Douglas A. McIntyre is the co-founder, chief executive officer and editor in chief of 24/7 Wall St. and 24/7 Tempo. He has held these jobs since 2006.

McIntyre has written thousands of articles for 24/7 Wall St. He is an expert on corporate finance, the automotive industry, media companies and international finance. He has edited articles on national demographics, sports, personal income and travel.

His work has been quoted or mentioned in The New York Times, The Wall Street Journal, Los Angeles Times, The Washington Post, NBC News, Time, The New Yorker, HuffPost USA Today, Business Insider, Yahoo, AOL, MarketWatch, The Atlantic, Bloomberg, New York Post, Chicago Tribune, Forbes, The Guardian and many other major publications. McIntyre has been a guest on CNBC, the BBC and television and radio stations across the country.
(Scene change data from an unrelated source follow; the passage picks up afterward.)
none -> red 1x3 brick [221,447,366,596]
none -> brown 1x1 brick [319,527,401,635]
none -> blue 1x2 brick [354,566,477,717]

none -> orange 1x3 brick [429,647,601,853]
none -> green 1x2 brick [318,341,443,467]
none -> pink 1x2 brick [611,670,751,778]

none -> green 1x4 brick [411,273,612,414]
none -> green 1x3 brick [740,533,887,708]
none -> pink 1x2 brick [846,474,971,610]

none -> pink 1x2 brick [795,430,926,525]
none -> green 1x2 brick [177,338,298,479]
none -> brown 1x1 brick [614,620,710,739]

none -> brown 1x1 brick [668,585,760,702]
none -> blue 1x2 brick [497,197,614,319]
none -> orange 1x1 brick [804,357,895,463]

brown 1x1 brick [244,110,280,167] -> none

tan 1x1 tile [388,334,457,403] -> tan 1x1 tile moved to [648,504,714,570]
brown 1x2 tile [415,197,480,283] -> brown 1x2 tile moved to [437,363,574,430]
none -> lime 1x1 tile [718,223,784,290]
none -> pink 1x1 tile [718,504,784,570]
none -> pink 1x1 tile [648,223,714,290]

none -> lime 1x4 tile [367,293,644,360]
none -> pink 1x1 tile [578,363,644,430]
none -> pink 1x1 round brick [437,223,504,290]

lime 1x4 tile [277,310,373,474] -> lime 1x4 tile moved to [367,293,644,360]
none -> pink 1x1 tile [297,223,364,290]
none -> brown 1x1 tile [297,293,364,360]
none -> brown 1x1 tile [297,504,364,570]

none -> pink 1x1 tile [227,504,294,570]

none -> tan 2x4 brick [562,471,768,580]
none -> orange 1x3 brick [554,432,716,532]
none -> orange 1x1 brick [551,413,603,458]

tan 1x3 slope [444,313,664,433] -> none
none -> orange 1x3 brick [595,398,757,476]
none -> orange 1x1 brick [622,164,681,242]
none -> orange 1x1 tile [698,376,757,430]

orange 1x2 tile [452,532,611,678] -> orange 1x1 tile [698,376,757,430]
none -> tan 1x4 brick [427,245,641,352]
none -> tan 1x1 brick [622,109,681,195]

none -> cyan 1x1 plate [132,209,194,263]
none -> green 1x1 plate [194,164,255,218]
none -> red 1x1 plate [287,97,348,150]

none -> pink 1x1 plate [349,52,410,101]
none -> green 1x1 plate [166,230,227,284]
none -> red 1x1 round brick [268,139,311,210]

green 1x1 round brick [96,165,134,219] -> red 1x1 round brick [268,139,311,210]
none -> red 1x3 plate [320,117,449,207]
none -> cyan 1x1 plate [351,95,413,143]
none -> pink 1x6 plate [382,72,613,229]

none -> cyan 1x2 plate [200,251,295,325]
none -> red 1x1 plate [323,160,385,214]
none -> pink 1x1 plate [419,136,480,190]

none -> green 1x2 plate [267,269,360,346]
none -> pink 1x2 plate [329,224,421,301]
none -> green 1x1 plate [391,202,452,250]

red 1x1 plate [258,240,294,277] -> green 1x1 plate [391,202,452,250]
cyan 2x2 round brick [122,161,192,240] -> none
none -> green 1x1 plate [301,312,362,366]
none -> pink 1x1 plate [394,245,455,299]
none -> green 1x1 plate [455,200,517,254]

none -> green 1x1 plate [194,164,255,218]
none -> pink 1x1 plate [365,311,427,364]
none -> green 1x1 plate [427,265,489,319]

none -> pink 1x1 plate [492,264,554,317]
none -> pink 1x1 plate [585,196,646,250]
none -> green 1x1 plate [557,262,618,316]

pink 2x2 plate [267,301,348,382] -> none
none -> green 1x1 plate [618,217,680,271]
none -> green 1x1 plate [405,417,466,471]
A magna cum laude graduate of Harvard College, McIntyre also was president of The Harvard Advocate. Founded in 1866, the Advocate is the oldest college publication in the United States.

TheStreet.com, Comps.com and Edgar Online are some of the public companies for which McIntyre served on the board of directors. He was a Vicinity Corporation board member when the company was sold to Microsoft in 2002. He served on the audit committees of some of these companies.

McIntyre has been the CEO of FutureSource, a provider of trading terminals and news to commodities and futures traders. He was president of Switchboard, the online phone directory company. He served as chairman and CEO of On2 Technologies, the video compression company that provided video compression software for Adobe’s Flash. Google bought On2 in 2009.